こいつだってどう切り出してよいか迷っているのは、苦痛の表情から窺えたのだから。


「変な噂が出回っていて、臨也が男だったら見境無く誘って食い尽くすような淫乱だっていうのと、四木さんに目を付けられて今愛人になってるっていう噂」


「……は?」


意味がすぐには察することが出来なくて、尋ね返してしまった。
あまりにも現実味の無い言葉がポンポンと出てきていて、正直どう反応していいやらわからなかったのだ。

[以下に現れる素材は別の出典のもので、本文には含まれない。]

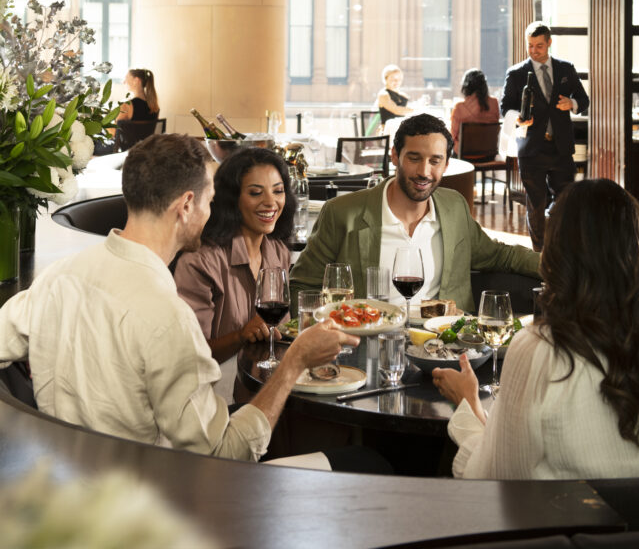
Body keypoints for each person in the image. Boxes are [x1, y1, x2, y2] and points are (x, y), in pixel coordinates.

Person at [0, 134, 357, 462]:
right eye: (210, 201)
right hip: (155, 491)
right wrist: (294, 362)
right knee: (362, 461)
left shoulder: (58, 277)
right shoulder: (167, 316)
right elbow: (224, 453)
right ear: (187, 205)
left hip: (63, 477)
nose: (212, 213)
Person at [435, 179, 639, 480]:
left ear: (556, 260)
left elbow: (489, 479)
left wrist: (469, 407)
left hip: (565, 511)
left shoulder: (539, 350)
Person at [290, 114, 540, 315]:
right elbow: (302, 286)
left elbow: (500, 255)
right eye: (414, 158)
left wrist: (556, 265)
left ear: (446, 164)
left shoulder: (454, 207)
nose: (424, 171)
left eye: (435, 161)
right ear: (395, 156)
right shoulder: (342, 213)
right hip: (366, 347)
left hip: (444, 348)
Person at [174, 147, 294, 364]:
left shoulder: (279, 251)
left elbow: (281, 332)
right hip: (218, 381)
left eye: (278, 191)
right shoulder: (200, 262)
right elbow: (190, 354)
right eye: (256, 193)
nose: (271, 202)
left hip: (265, 375)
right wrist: (240, 336)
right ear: (232, 199)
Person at [500, 21, 589, 251]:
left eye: (539, 46)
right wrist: (518, 118)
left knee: (566, 201)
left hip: (561, 148)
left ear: (549, 43)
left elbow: (584, 100)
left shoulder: (566, 69)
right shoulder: (516, 74)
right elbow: (505, 107)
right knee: (536, 205)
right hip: (531, 149)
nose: (534, 51)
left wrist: (572, 103)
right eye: (530, 45)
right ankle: (539, 254)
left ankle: (561, 249)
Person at [450, 69, 500, 156]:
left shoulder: (459, 108)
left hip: (464, 156)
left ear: (466, 86)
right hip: (488, 155)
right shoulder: (494, 103)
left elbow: (452, 137)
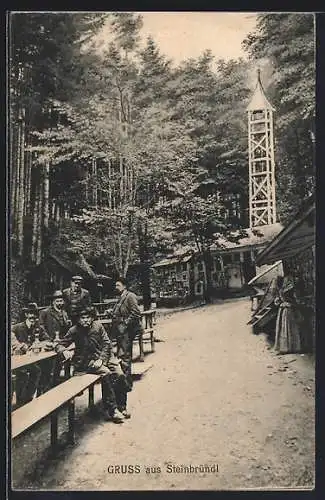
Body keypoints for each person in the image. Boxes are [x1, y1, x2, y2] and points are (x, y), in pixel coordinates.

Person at [55, 307, 127, 423]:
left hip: (104, 358)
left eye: (88, 317)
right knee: (106, 373)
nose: (85, 320)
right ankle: (112, 410)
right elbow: (59, 344)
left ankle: (122, 407)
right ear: (78, 320)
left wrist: (102, 359)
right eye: (82, 318)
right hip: (86, 363)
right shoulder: (74, 330)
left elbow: (106, 343)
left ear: (92, 318)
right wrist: (63, 351)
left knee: (120, 374)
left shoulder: (98, 326)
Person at [110, 277, 143, 419]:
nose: (116, 287)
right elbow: (119, 312)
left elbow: (136, 313)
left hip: (127, 332)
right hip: (120, 331)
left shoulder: (130, 296)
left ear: (124, 286)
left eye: (118, 285)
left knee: (125, 357)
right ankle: (124, 379)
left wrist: (125, 325)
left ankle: (126, 382)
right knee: (122, 356)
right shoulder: (120, 298)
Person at [11, 305, 51, 406]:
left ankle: (28, 399)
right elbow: (11, 341)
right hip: (18, 359)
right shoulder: (17, 327)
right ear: (26, 315)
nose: (33, 317)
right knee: (22, 374)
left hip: (31, 359)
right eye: (30, 315)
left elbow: (47, 339)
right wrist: (20, 346)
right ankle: (20, 402)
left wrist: (39, 344)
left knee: (37, 370)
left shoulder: (38, 328)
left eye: (35, 315)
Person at [39, 290, 72, 388]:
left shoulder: (65, 313)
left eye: (61, 301)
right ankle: (48, 389)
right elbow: (41, 328)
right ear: (53, 302)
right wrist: (49, 340)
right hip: (50, 344)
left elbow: (67, 329)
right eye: (57, 301)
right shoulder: (45, 312)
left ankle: (63, 389)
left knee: (63, 366)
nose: (60, 303)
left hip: (62, 343)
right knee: (51, 370)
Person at [274, 276, 302, 354]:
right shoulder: (283, 290)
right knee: (286, 327)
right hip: (285, 309)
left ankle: (290, 347)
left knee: (288, 327)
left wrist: (284, 303)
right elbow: (296, 300)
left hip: (287, 309)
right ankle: (288, 347)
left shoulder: (287, 290)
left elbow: (294, 300)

「なんか証拠の写真とか動画とか持っている人が居たらしいんだけど、全部粟楠会に没収されたみたいで信憑性は薄いんだけど…臨也が今行方不明なのと一致してるからさ」

行方不明という単語に、頭をガツンと殴られたような気分に陥った。確かにここ二日程仕事が終わってあいつの家に通っていたのだが、会えなかった。
ご丁寧に外から丸見えの位置に部屋があったので、自宅に帰っていないことは簡単にわかっていた。でもまさか行方不明なんて。


(本当にそうだとしたら、俺は――)


ギリギリと胃が締め付けられているのではないかと思うぐらい、痛みが襲ってきた。


「ねえ静雄は臨也がなんか変なことに気がついていたかい?」
「んなこと、知ってたよ!クソッ!」


(俺はどうしようもねえぐらい、馬鹿だ)


自分自身の不甲斐なさに拳を握り締め、歯を食いしばった。頭の中には告白をされてから数日の、不審な動きをしてた姿が思い出されていた。
風邪ではなくて、あれがヤバイ薬とやらで、なんだか妙に色っぽく見えた原因は。
背筋をぞくぞくとした寒気がかけあがっていって、脂汗が浮いていた。


「あいつは俺のことが好きだって言ってきたんだぞ!男が好きなわけねえんだよ!愛人だとか、淫乱だとか全部嘘に決まってんだよ!!」


心の不安を精一杯かき消すように叫んでいた。
目の前で見たわけじゃねえのに、噂だけで認めたくないと綺麗ごとを考えながら、原因を作ったのはもしかしたら俺ではないかとも気がついていた。
気がついていて、やっぱり最後まで信じられなかった。
間違いであって欲しいと。


結局自分の気持ちの変化からも、助けられたかもしれない真実からも、まだ逃げ続けていた。